In my controller, how can I keep "Doe" and simply add "John" to the end?
public function actionUpdate($id)
{
$model=$this->loadModel($id);
// Uncomment the following line if AJAX validation is needed
$this->performAjaxValidation($model);
if(isset($_POST['member']))
{
if (!$model->name == 'Doe' ) {
$model->name = $model->name && 'John';
}
$model->attributes=$_POST['member'];
if($model->save())
$this->redirect(array('view','id'=>$model->id));
}
$this->render('update',array(
'model'=>$model,
));
}
Of course my above code doesn’t work. I want to do this via controller as well. Can anyone help?
You just need to check out that from the model field a name value is equal to ‘Doe’ then you need to upend the string ‘John’ and nothing else.
this is a wrong part in your code
if(isset($_POST['member']))
{
if (!$model->name == 'Doe' ) {
$model->name = $model->name && 'John';
}
You need to do this
if(isset($_POST['member']))
{
if ($model->name == 'Doe' ) {
$model->name = $model->name.' John '; //this will upend the 'john' string to the $model->name and will return $model->name='Doe John';
}
Lyels
November 1, 2011, 6:43am
4
jayant:
You just need to check out that from the model field a name value is equal to ‘Doe’ then you need to upend the string ‘John’ and nothing else.
this is a wrong part in your code
if(isset($_POST['member']))
{
if (!$model->name == 'Doe' ) {
$model->name = $model->name && 'John';
}
You need to do this
if(isset($_POST['member']))
{
if ($model->name == 'Doe' ) {
$model->name = $model->name.' John '; //this will upend the 'john' string to the $model->name and will return $model->name='Doe John';
}
Thank you. I knew I was close but not close enough!
jayant
November 1, 2011, 6:52am
5
And one more thing assignment of $model attribute should be before you actual Business logic.

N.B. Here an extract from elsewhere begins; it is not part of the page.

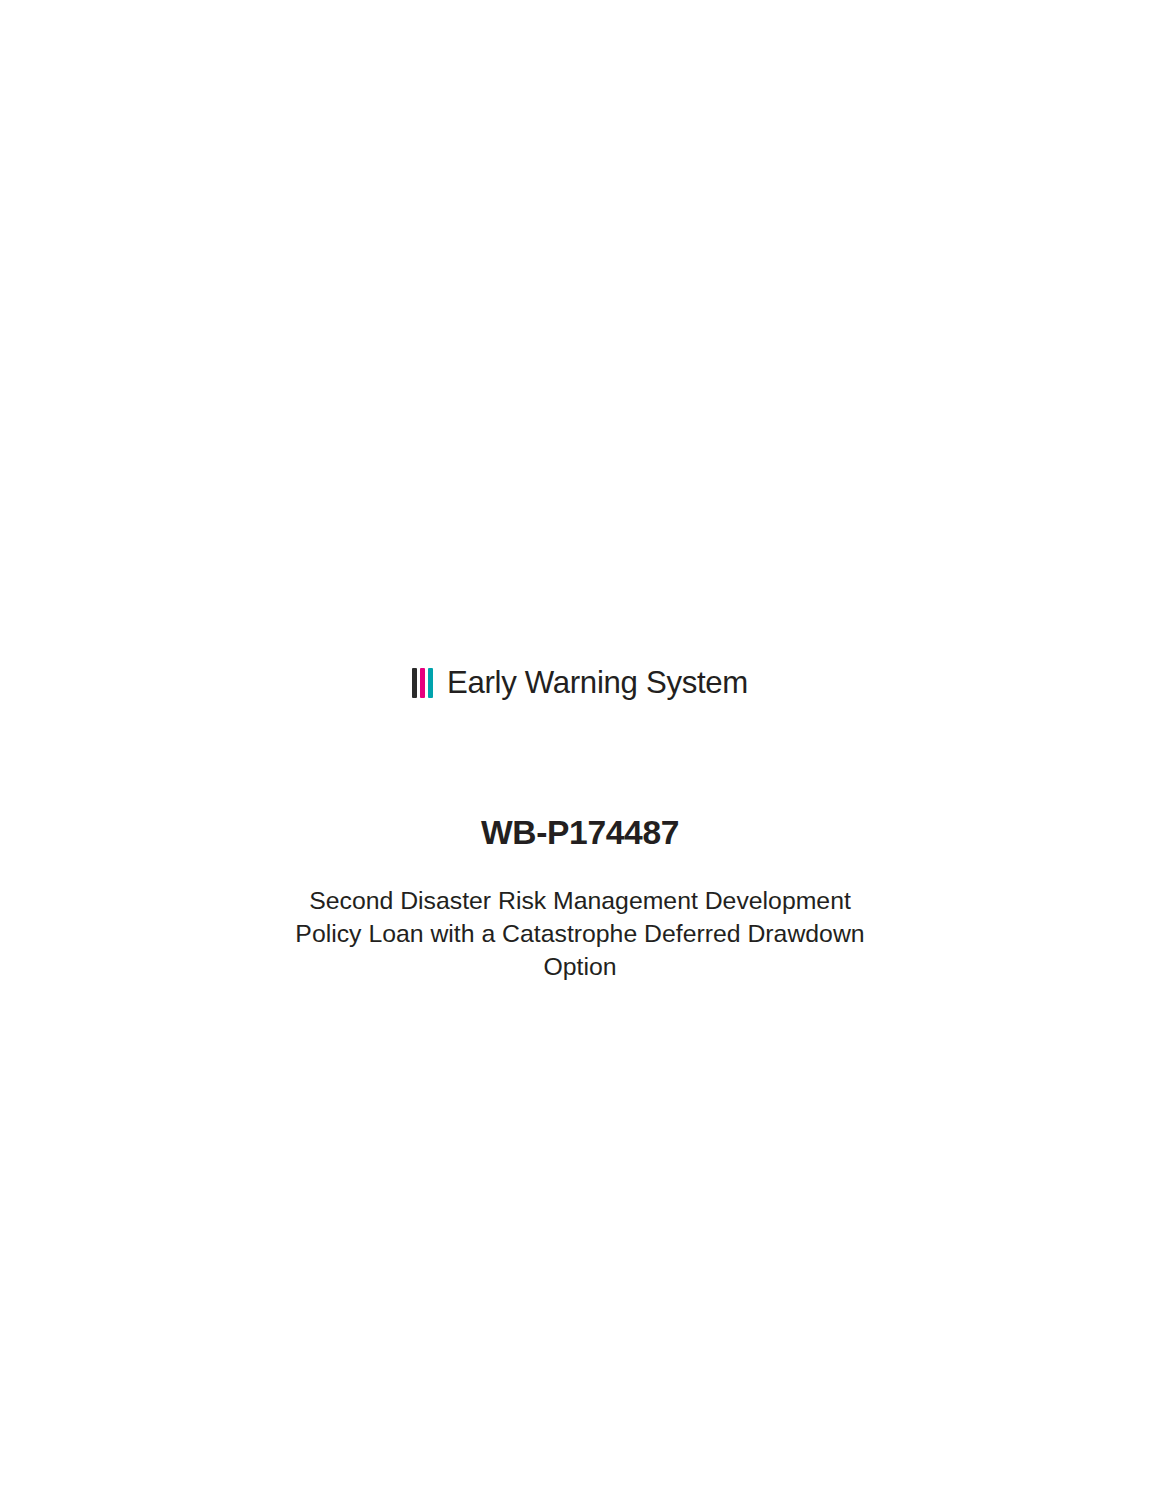Early Warning System
WB-P174487
Second Disaster Risk Management Development Policy Loan with a Catastrophe Deferred Drawdown Option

Since you got all the form post data in $_POST.so to define your logic you should play with a $_POST value Like $name=$_POST[‘name’]." John";
and after that assign a $_POST value to $model attributes.
So, $model->name=$name; and so on…!!!
This will never confuse you and will work like a charm.
Lyels
November 1, 2011, 7:17am
6
jayant:
And one more thing assignment of $model attribute should be before you actual Business logic.
Since you got all the form post data in $_POST.so to define your logic you should play with a $_POST value Like $name=$_POST[‘name’]." John";
and after that assign a $_POST value to $model attributes.
So, $model->name=$name; and so on…!!!
This will never confuse you and will work like a charm.
Alright thank you. I have already added a few other values. Works great.